By definition, the entropy is defined as:

entropy <- function (p) sum(-p * log(p))

I'm performing LCA using the poLCA package and trying to calculate entropy, which for some of my models are outputting NaN.

error_prior <- entropy(lca2$P) # Class proportions model 2
error_post <- mean(apply(lca2$posterior, 1, entropy), na.rm = TRUE)
results[2,8] <- round(((error_prior - error_post) / error_prior), 3)
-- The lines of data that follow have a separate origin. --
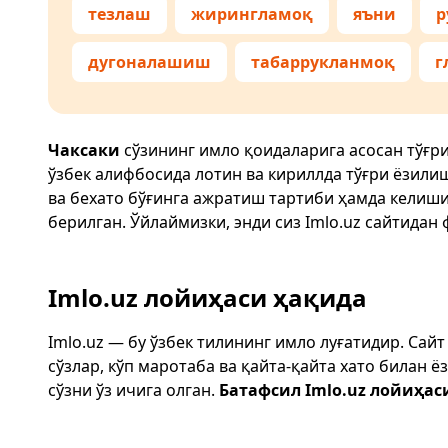
тезлаш
жирингламоқ
яъни
р
дугоналашиш
табаррукланмоқ
г
Чаксаки
сўзининг имло қоидаларига асосан тўғр
ўзбек алифбосида лотин ва кириллда тўғри ёзили
ва бехато бўғинга ажратиш тартиби ҳамда келиш
берилган. Ўйлаймизки, энди сиз
Imlo.uz
сайтидан 
Imlo.uz лойиҳаси ҳақида
Imlo.uz — бу ўзбек тилининг имло луғатидир. Сай
сўзлар, кўп маротаба ва қайта-қайта хато билан 
сўзни ўз ичига олган.
Батафсил Imlo.uz лойиҳас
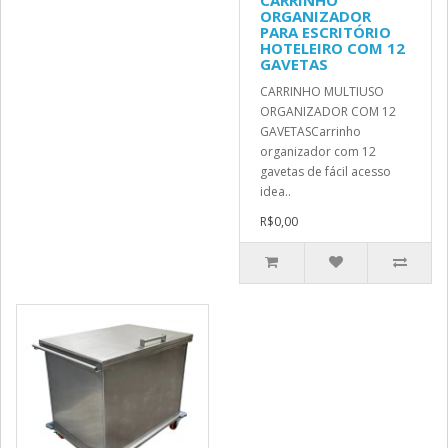
CARRINHO
ORGANIZADOR
PARA ESCRITÓRIO
HOTELEIRO COM 12
GAVETAS
CARRINHO MULTIUSO
ORGANIZADOR COM 12
GAVETASCarrinho
organizador com 12
gavetas de fácil acesso
idea..
R$0,00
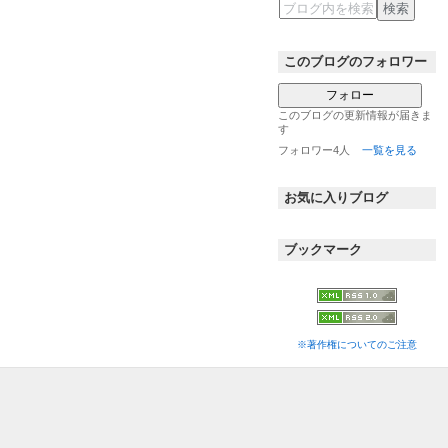
このブログのフォロワー
フォロー
このブログの更新情報が届きま
す
フォロワー4人
一覧を見る
お気に入りブログ
ブックマーク
※著作権についてのご注意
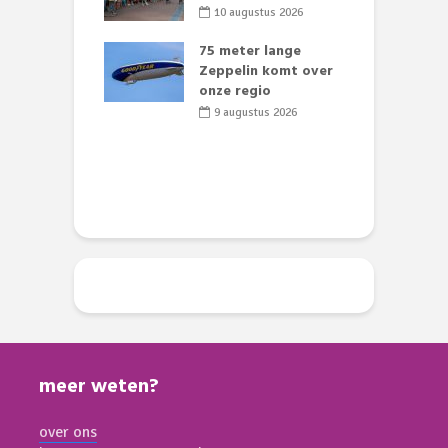
el wordt
10 augustus 2026
chtingsverkeer
75 meter lange
L
li 2026
Zeppelin komt over
t
 klaar voor
onze regio
D
ituaties:
e
9 augustus 2026
nte deelt
ies uit
li 2026
meer weten?
over ons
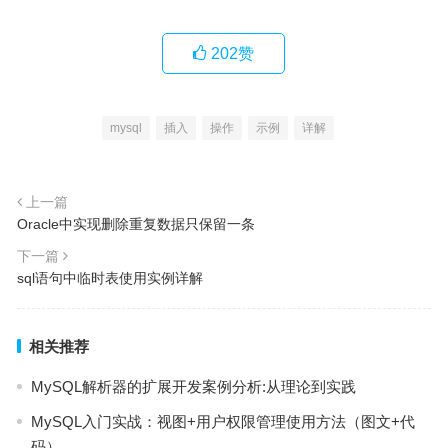
202
赞
mysql
插入
操作
示例
详解
上一篇
Oracle中实现删除重复数据只保留一条
下一篇
sql语句中临时表使用实例详解
相关推荐
MySQL解析器的扩展开发案例分析:从理论到实践
MySQL入门实战：视图+用户权限管理使用方法（图文+代
码）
From the answer to this question: Entropy output is NaN for some class solutions and not others, I learnt that it is caused by zeros in p and it can be resolved by adding na.omit to the function as follows:

entropy <- function (p) sum(na.omit(-p * log(p)))

My question is - is this technical tweak mathematically valid without affecting the integrity of the calculation?
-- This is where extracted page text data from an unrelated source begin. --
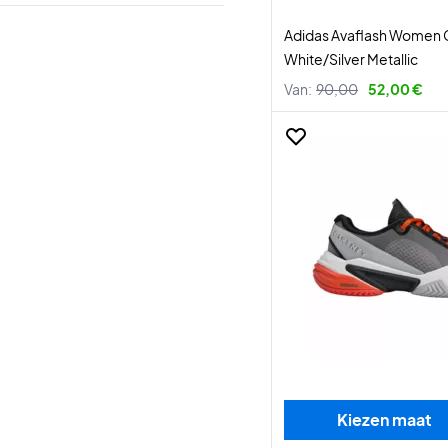
Adidas Avaflash Women 
White/Silver Metallic
Van:
90,00
52,00 €
Kiezen maat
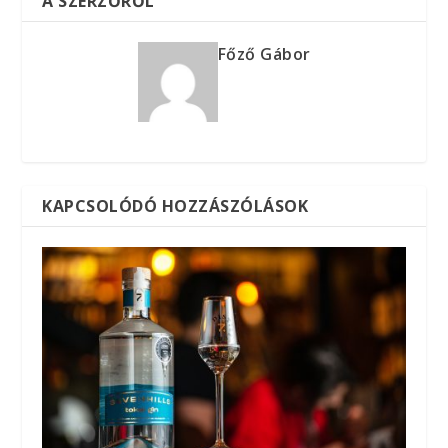
A SZERZŐRŐL
Főző Gábor
KAPCSOLÓDÓ HOZZÁSZÓLÁSOK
In my case, around 1/3 of the values in p are zeros. I'm really unsure if I should use na.omit or find another way to resolve this problem.

CodePudding user response：

It is valid, but not transparent at first glance. The reason is that the mathematical limit of xlog(x) as x -> 0 is 0 (we can prove this using L'Hospital Rule). In this regard, the most robust definition of the function should be

entropy.safe <- function (p) {
  if (any(p > 1 | p < 0)) stop("probability must be between 0 and 1")
  log.p <- numeric(length(p))
  safe <- p != 0
  log.p[safe] <- log(p[safe])
  sum(-p * log.p)
}

But simply dropping p = 0 cases gives identical results, because the result at p = 0 is 0 and contributes nothing to the sum anyway.
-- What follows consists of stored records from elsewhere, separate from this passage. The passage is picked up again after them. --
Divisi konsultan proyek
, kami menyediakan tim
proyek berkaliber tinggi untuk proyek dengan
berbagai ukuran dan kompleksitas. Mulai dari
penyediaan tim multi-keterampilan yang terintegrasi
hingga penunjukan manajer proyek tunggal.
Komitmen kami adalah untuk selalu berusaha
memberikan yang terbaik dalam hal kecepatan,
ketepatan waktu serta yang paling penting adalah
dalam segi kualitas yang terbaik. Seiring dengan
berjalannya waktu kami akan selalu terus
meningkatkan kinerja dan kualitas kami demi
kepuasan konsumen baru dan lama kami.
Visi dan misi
entropy.brutal <- function (p) {
  if (any(p > 1 | p < 0)) stop("probability must be between 0 and 1")
  log.p <- log(p)
  ## as same as sum(na.omit(-p * log.p))
  sum(-p * log.p, na.rm = TRUE)
}

## p has a single 0
( p <- seq(0, 1, by = 0.1) )
#[1] 0.0 0.1 0.2 0.3 0.4 0.5 0.6 0.7 0.8 0.9 1.0
entropy.brutal(p)
#[1] 2.455935
entropy.safe(p)
#[1] 2.455935

## half of p are zeros
p[1:5] <- 0
p
#[1] 0.0 0.0 0.0 0.0 0.0 0.5 0.6 0.7 0.8 0.9 1.0
entropy.brutal(p)
#[1] 1.176081
entropy.safe(p)
#[1] 1.176081

In conclusion, we can use either entropy.brutal or entropy.safe.